### YOUR ASSIGNMENT
Where the lines below hold images, skip those and copy every word exactly.

[Change detection outputs]
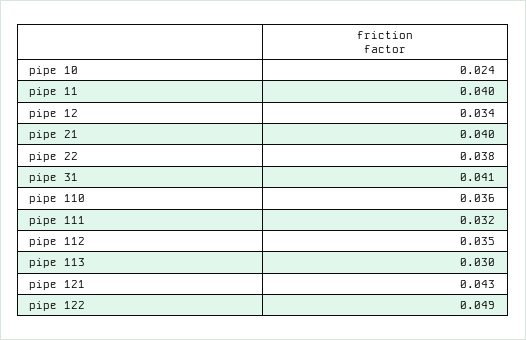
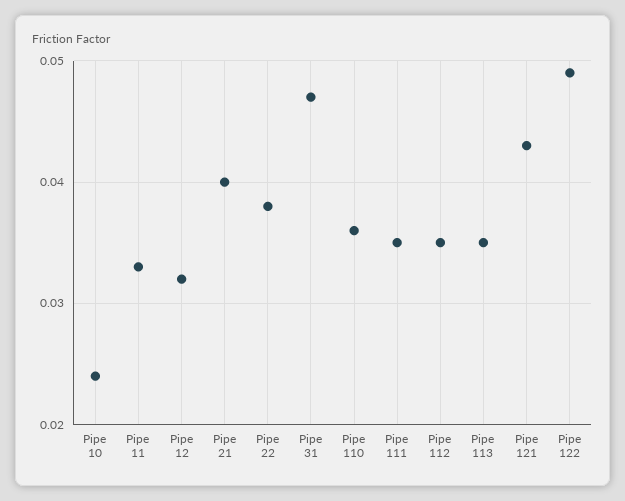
  {
    "pipe 10": 0.024,
-   "pipe 11": 0.04,
+   "pipe 11": 0.033,
-   "pipe 12": 0.034,
+   "pipe 12": 0.032,
    "pipe 21": 0.04,
    "pipe 22": 0.038,
-   "pipe 31": 0.041,
+   "pipe 31": 0.047,
    "pipe 110": 0.036,
-   "pipe 111": 0.032,
+   "pipe 111": 0.035,
    "pipe 112": 0.035,
-   "pipe 113": 0.03,
+   "pipe 113": 0.035,
    "pipe 121": 0.043,
    "pipe 122": 0.049
  }

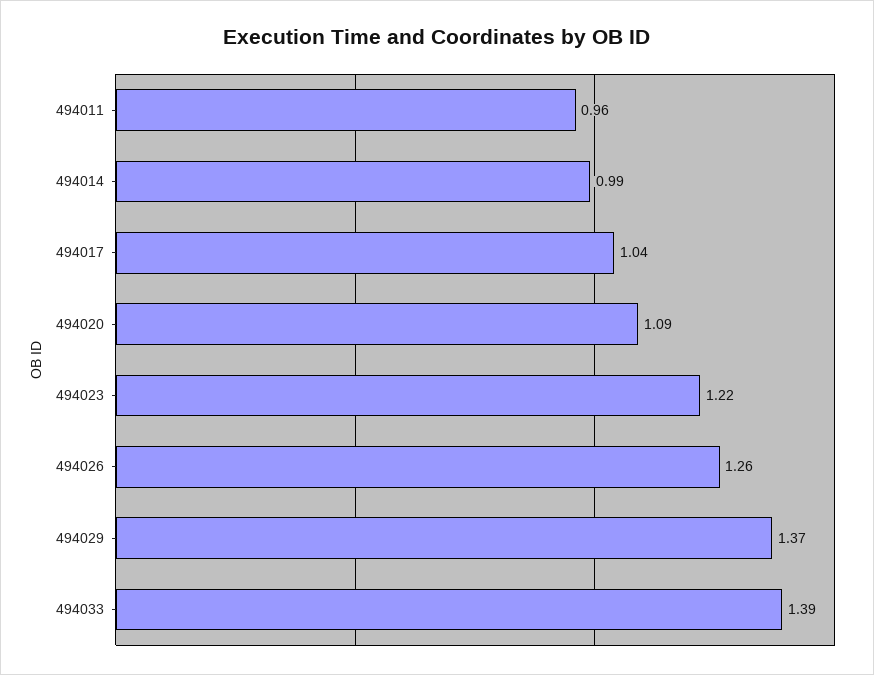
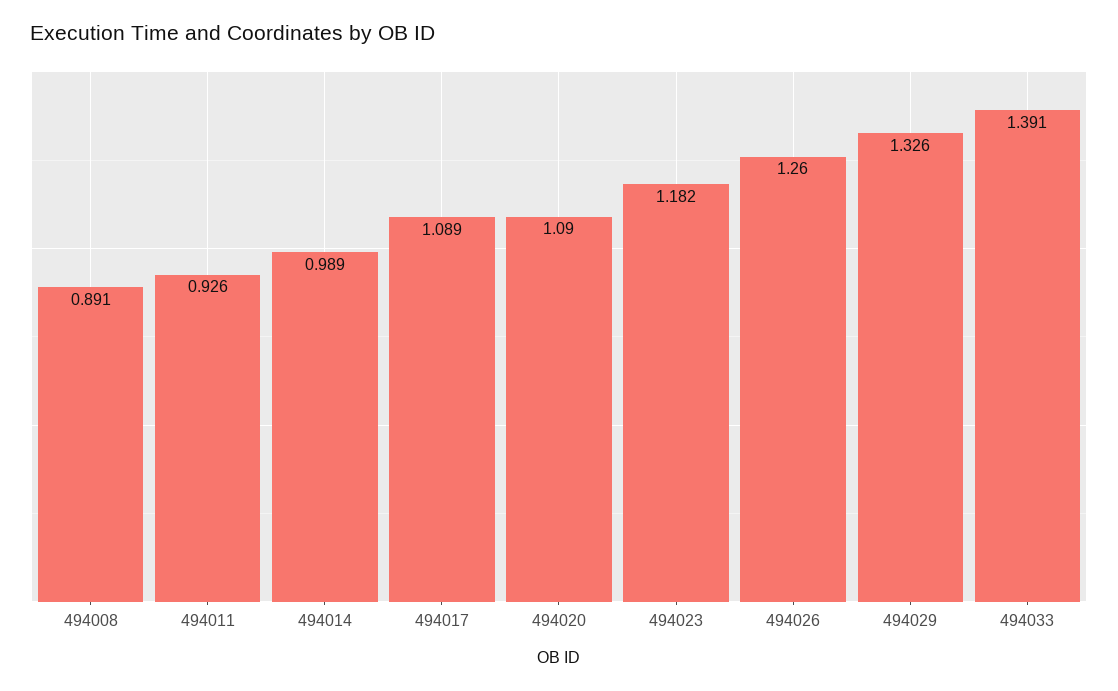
  {
-   "494011": 0.96,
+   "494011": 0.926,
    "494014": 0.989,
-   "494017": 1.04,
+   "494017": 1.089,
    "494020": 1.09,
-   "494023": 1.22,
+   "494023": 1.182,
    "494026": 1.26,
-   "494029": 1.37,
+   "494029": 1.326,
-   "494033": 1.391
+   "494033": 1.391,
+   "494008": 0.891
  }

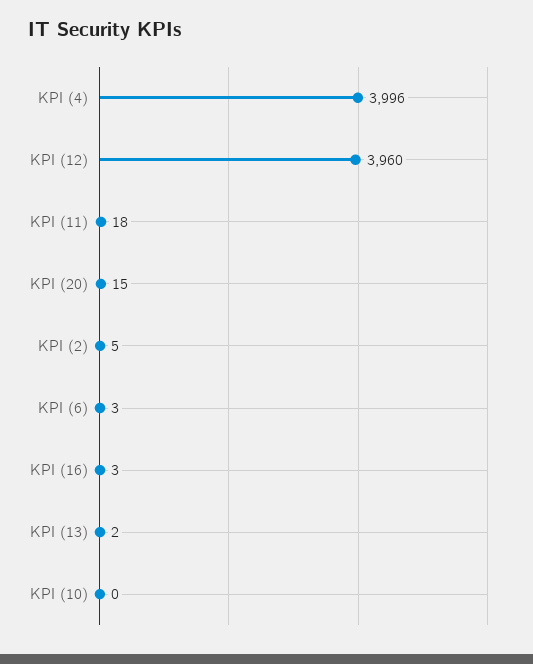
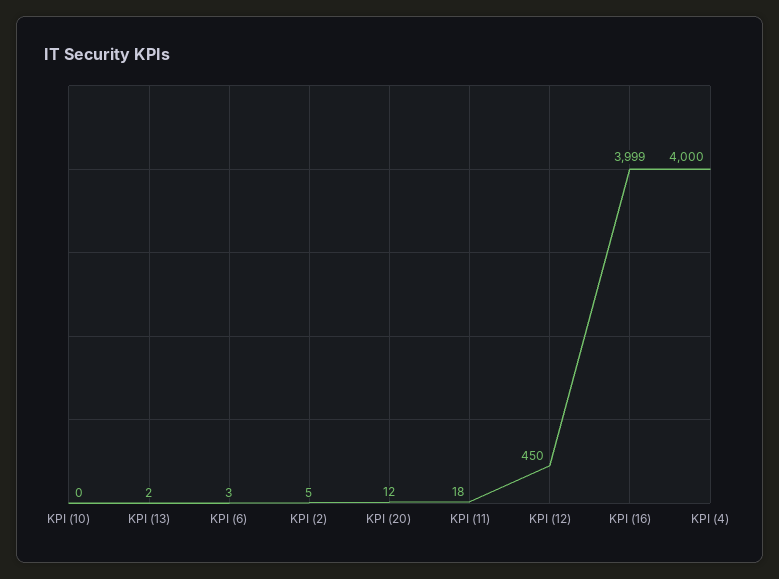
  {
-   "KPI (4)": 3996,
+   "KPI (4)": 4000,
-   "KPI (12)": 3960,
+   "KPI (12)": 450,
    "KPI (11)": 18,
-   "KPI (20)": 15,
+   "KPI (20)": 12,
    "KPI (2)": 5,
    "KPI (6)": 3,
-   "KPI (16)": 3,
+   "KPI (16)": 3999,
    "KPI (13)": 2,
    "KPI (10)": 0
  }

### OUTPUT OF THE EXERCISE
  {
    "pipe 10": 0.024,
-   "pipe 11": 0.04,
+   "pipe 11": 0.033,
-   "pipe 12": 0.034,
+   "pipe 12": 0.032,
    "pipe 21": 0.04,
    "pipe 22": 0.038,
-   "pipe 31": 0.041,
+   "pipe 31": 0.047,
    "pipe 110": 0.036,
-   "pipe 111": 0.032,
+   "pipe 111": 0.035,
    "pipe 112": 0.035,
-   "pipe 113": 0.03,
+   "pipe 113": 0.035,
    "pipe 121": 0.043,
    "pipe 122": 0.049
  }

  {
-   "494011": 0.96,
+   "494011": 0.926,
    "494014": 0.989,
-   "494017": 1.04,
+   "494017": 1.089,
    "494020": 1.09,
-   "494023": 1.22,
+   "494023": 1.182,
    "494026": 1.26,
-   "494029": 1.37,
+   "494029": 1.326,
-   "494033": 1.391
+   "494033": 1.391,
+   "494008": 0.891
  }

  {
-   "KPI (4)": 3996,
+   "KPI (4)": 4000,
-   "KPI (12)": 3960,
+   "KPI (12)": 450,
    "KPI (11)": 18,
-   "KPI (20)": 15,
+   "KPI (20)": 12,
    "KPI (2)": 5,
    "KPI (6)": 3,
-   "KPI (16)": 3,
+   "KPI (16)": 3999,
    "KPI (13)": 2,
    "KPI (10)": 0
  }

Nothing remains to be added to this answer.